Yo creía que los vinos están a un precio imposible en España hasta que Cristina, mi mujer, y yo hemos ido a California. Bien es verdad que al lugar más pijo, caro y, en bastantes sentidos, fuera de medida como es Orange County. Pero en todos los restaurantes en los que se nos ha ocurrido entrar lejos ya de allí, en San Francisco, por ejemplo, sucedía lo mismo: precios bárbaros para una botella ya sea de Merlot, Cabernet, Zifandel o Pinot Noir, que la variedad no alivia al bolsillo. Lo peor de todo ha sido entrar en un supermercado. Hace treinta años, cuando estuve de profesor invitado en la universidad de California pero en otro campus, el de Davis, los supermercados vendían pocas marcas de cerveza más allá de la Budweiser y casi ningún vino. Hoy se ofrecen estanterías completas con todo tipo de marcas y, por lo que hace al vino, a precios también bárbaros.
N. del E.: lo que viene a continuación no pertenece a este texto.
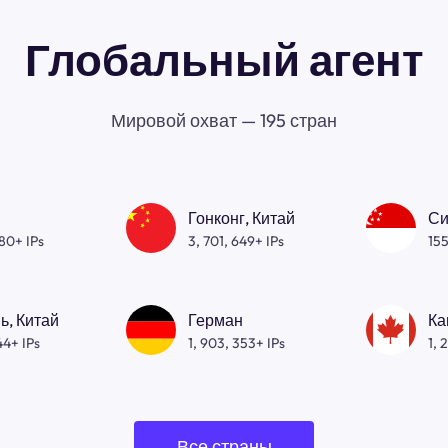
Глобальный агент
Мировой охват — 195 стран
Гонконг, Китай
Си
080+ IPs
3, 701, 649+ IPs
155
ь, Китай
Герман
Ка
44+ IPs
1, 903, 353+ IPs
1, 
Все страны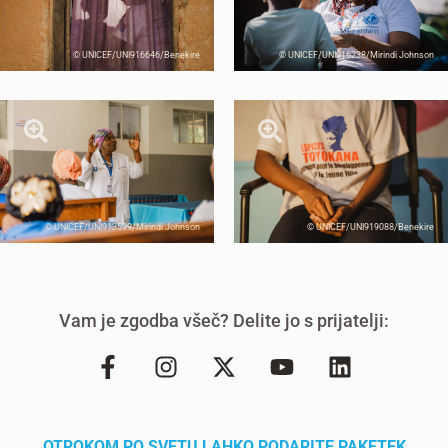
© UNICEF/UNI916646/Benekire
© UNICEF/UNI916238/Mirindi Johnson
© UNICEF/UNI913599/Mirindi Johnson
© UNICEF/UNI919088/Benekire
Vam je zgodba všeč? Delite jo s prijatelji:
OTROKOM PO SVETU LAHKO PODARITE PAKETEK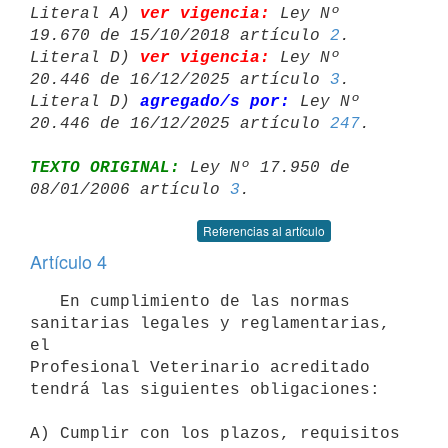
Literal A) 
ver vigencia:
 Ley Nº 
19.670 de 15/10/2018 artículo 
2
.

Literal D) 
ver vigencia:
 Ley Nº 
20.446 de 16/12/2025 artículo 
3
.

Literal D) 
agregado/s por:
 Ley Nº 
20.446 de 16/12/2025 artículo 
247
TEXTO ORIGINAL:
 Ley Nº 17.950 de 
08/01/2006 artículo 
3
Referencias al artículo
Artículo 4
   En cumplimiento de las normas 
sanitarias legales y reglamentarias, 
el

Profesional Veterinario acreditado 
tendrá las siguientes obligaciones:

A) Cumplir con los plazos, requisitos 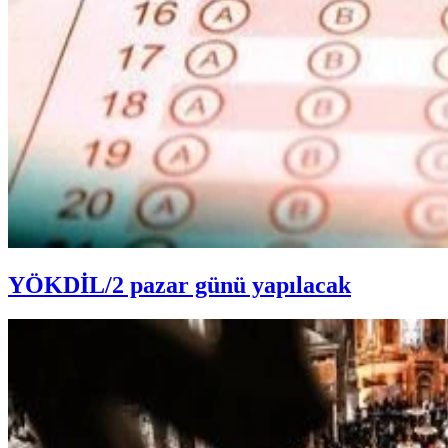
YÖKDİL/2 pazar günü yapılacak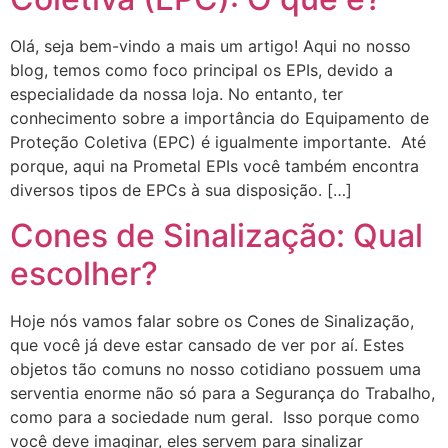
Olá, seja bem-vindo a mais um artigo! Aqui no nosso
blog, temos como foco principal os EPIs, devido a
especialidade da nossa loja. No entanto, ter
conhecimento sobre a importância do Equipamento de
Proteção Coletiva (EPC) é igualmente importante. Até
porque, aqui na Prometal EPIs você também encontra
diversos tipos de EPCs à sua disposição. […]
Cones de Sinalização: Qual
escolher?
Hoje nós vamos falar sobre os Cones de Sinalização,
que você já deve estar cansado de ver por aí. Estes
objetos tão comuns no nosso cotidiano possuem uma
serventia enorme não só para a Segurança do Trabalho,
como para a sociedade num geral. Isso porque como
você deve imaginar, eles servem para sinalizar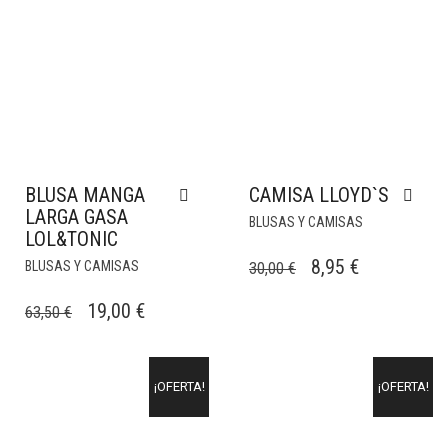
BLUSA MANGA
CAMISA LLOYD`S
LARGA GASA
BLUSAS Y CAMISAS
LOL&TONIC
EL
EL
8,95
€
BLUSAS Y CAMISAS
30,00
€
PRECIO
PRECIO
EL
EL
19,00
€
63,50
€
ORIGINAL
ACTUAL
PRECIO
PRECIO
ERA:
ES:
ORIGINAL
ACTUAL
30,00 €.
8,95 €.
¡OFERTA!
¡OFERTA!
ERA:
ES:
63,50 €.
19,00 €.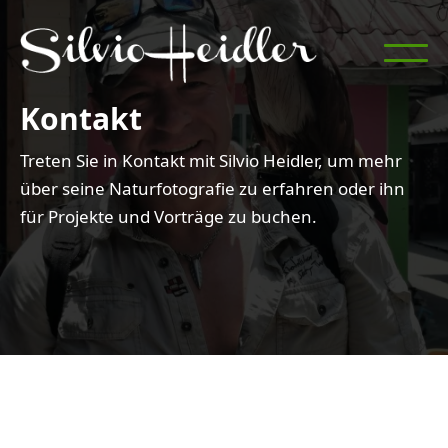
Kontakt
Treten Sie in Kontakt mit Silvio Heidler, um mehr
über seine Naturfotografie zu erfahren oder ihn
für Projekte und Vorträge zu buchen.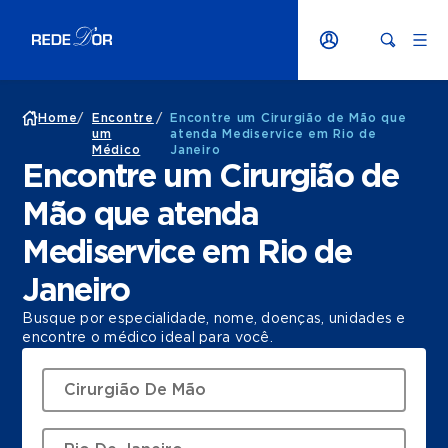
Home
/
Encontre
/
Encontre um Cirurgião de Mão que
um
atenda Mediservice em Rio de
Médico
Janeiro
Encontre um Cirurgião de
Mão que atenda
Mediservice em Rio de
Janeiro
Busque por especialidade, nome, doenças, unidades e
encontre o médico ideal para você.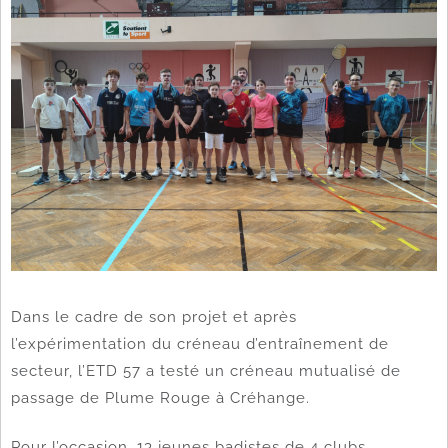
Dans le cadre de son projet et après
l’expérimentation du créneau d’entraînement de
secteur, l’ETD 57 a testé un créneau mutualisé de
passage de Plume Rouge à Créhange.
Pour l’occasion, 13 jeunes badistes de 4 clubs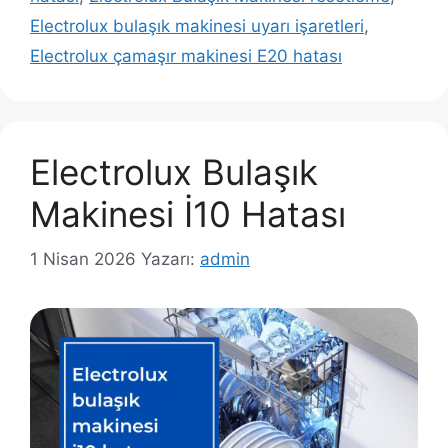
Electrolux bulaşık makinesi uyarı işaretleri
,
Electrolux çamaşır makinesi E20 hatası
Electrolux Bulaşık
Makinesi İ10 Hatası
1 Nisan 2026
Yazarı:
admin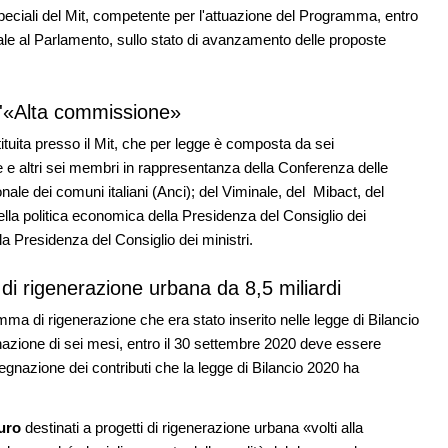
 speciali del Mit, competente per l'attuazione del Programma, entro
ale al Parlamento, sullo stato di avanzamento delle proposte
ll'«Alta commissione»
tuita presso il Mit, che per legge è composta da sei
te e altri sei membri in rappresentanza della Conferenza delle
ale dei comuni italiani (Anci); del Viminale, del Mibact, del
la politica economica della Presidenza del Consiglio dei
lla Presidenza del Consiglio dei ministri.
 di rigenerazione urbana da 8,5 miliardi
a di rigenerazione che era stato inserito nelle legge di Bilancio
nazione di sei mesi, entro il 30 settembre 2020 deve essere
segnazione dei contributi che la legge di Bilancio 2020 ha
euro
destinati a progetti di rigenerazione urbana «volti alla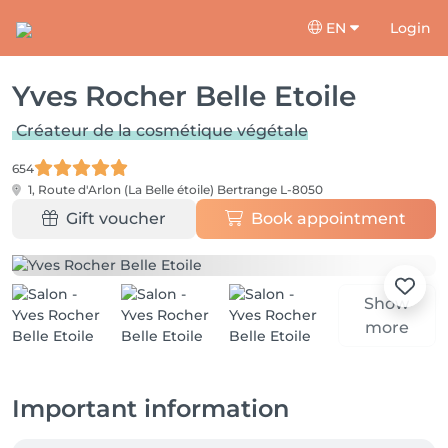
EN
Login
Yves Rocher Belle Etoile
Créateur de la cosmétique végétale
654
1, Route d'Arlon (La Belle étoile)
Bertrange L-8050
Gift voucher
Book appointment
Show
more
Important information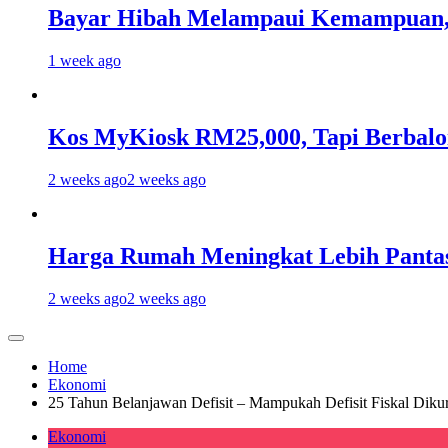
Bayar Hibah Melampaui Kemampuan, 
1 week ago
Kos MyKiosk RM25,000, Tapi Berbalo
2 weeks ago
2 weeks ago
Harga Rumah Meningkat Lebih Pantas
2 weeks ago
2 weeks ago
Home
Ekonomi
25 Tahun Belanjawan Defisit – Mampukah Defisit Fiskal Diku
Ekonomi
Con el añadido de que nos dio por comprar un Pinot Noir que costaba cuarenta dólares, por aquello de hacer un prueba, y tuvimos que tirarlo al fregadero. Quizá basta con decir que ni siquiera tenía tapón de corcho. Después de diez minutos de pelearme intentando descorchar la botella me di cuenta de que llevaba uno de esos tapones de rosca como los de la Coca-Cola familiar de antes.

Pero al buscar un vino que hubiese al menos lamido algo el corcho nos sucedió lo mismo: al fregadero. Era un Merlot monovarietal esta vez pero habría dado mejor la talla como vinagre. Teniendo en cuenta que sospechamos de los burdeos franceses, estábamos ya dispuestos a pasarnos a las cervezas Coronita o Modelo mejicanas cuando casi de casualidad nos topamos, en la parte inferior de un estantería medio escondida, con una reserva de Marqués de Riscal tinto ¡a quince dólares! No hace falta decir qué vino bebimos en nuestro apartamento de Irvine desde ese día. Lástima que en los restaurantes jamás encontrásemos ninguna botella española.

Creo que el episodio va más allá de la anécdota para instalarse en un problema serio de las exportaciones de nuestro país. Con el aceite sucede lo mismo: todos son italianos en Orange County. Pero lo del vino clama al cielo. Hemos aprendido enología, sí, pero no sabemos aún nada de marketing.